Page images and extracted text.

BEGIN

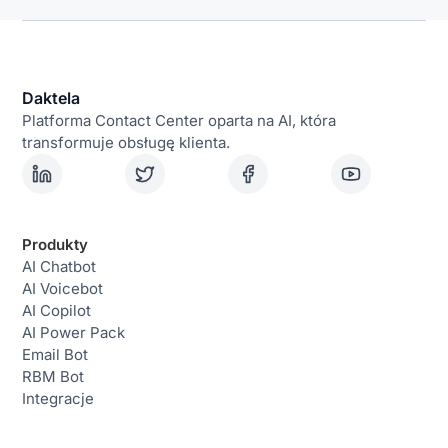
Daktela
Platforma Contact Center oparta na AI, która
transformuje obsługę klienta.
Produkty
AI Chatbot
AI Voicebot
AI Copilot
AI Power Pack
Email Bot
RBM Bot
Integracje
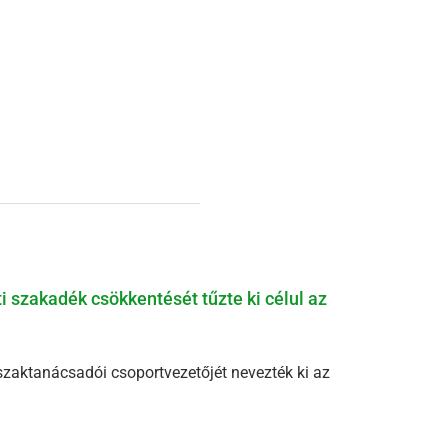
ti szakadék csökkentését tűzte ki célul az
szaktanácsadói csoportvezetőjét nevezték ki az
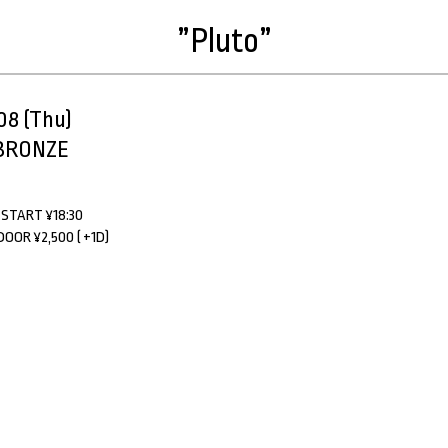
”Pluto”
08 (Thu)
RONZE
 START ¥18:30
DOOR ¥2,500 ( +1D)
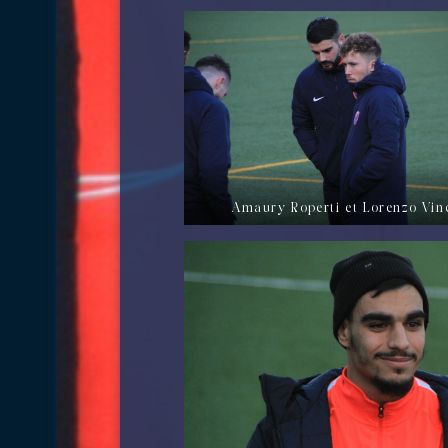
Amaury Roperti et Lorenzo Vin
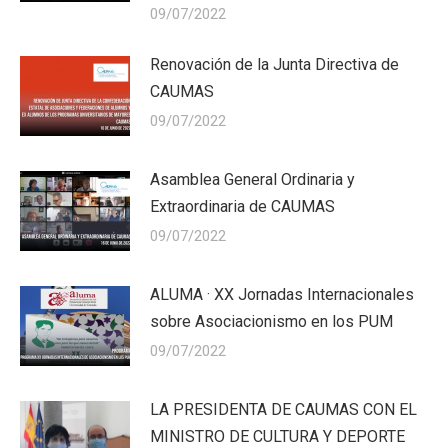
09/07/2022
Renovación de la Junta Directiva de
CAUMAS
09/07/2022
Asamblea General Ordinaria y
Extraordinaria de CAUMAS
09/07/2022
ALUMA · XX Jornadas Internacionales
sobre Asociacionismo en los PUM
09/07/2022
LA PRESIDENTA DE CAUMAS CON EL
MINISTRO DE CULTURA Y DEPORTE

END

Assignment. Transcribe all the records above word for word, without their images.

Worked solution.
Daktela
Platforma Contact Center oparta na AI, która
transformuje obsługę klienta.
Produkty
AI Chatbot
AI Voicebot
AI Copilot
AI Power Pack
Email Bot
RBM Bot
Integracje
ti szakadék csökkentését tűzte ki célul az
szaktanácsadói csoportvezetőjét nevezték ki az
”Pluto”
08 (Thu)
RONZE
 START ¥18:30
DOOR ¥2,500 ( +1D)
Amaury Roperti et Lorenzo Vin
09/07/2022
Renovación de la Junta Directiva de
CAUMAS
09/07/2022
Asamblea General Ordinaria y
Extraordinaria de CAUMAS
09/07/2022
ALUMA · XX Jornadas Internacionales
sobre Asociacionismo en los PUM
09/07/2022
LA PRESIDENTA DE CAUMAS CON EL
MINISTRO DE CULTURA Y DEPORTE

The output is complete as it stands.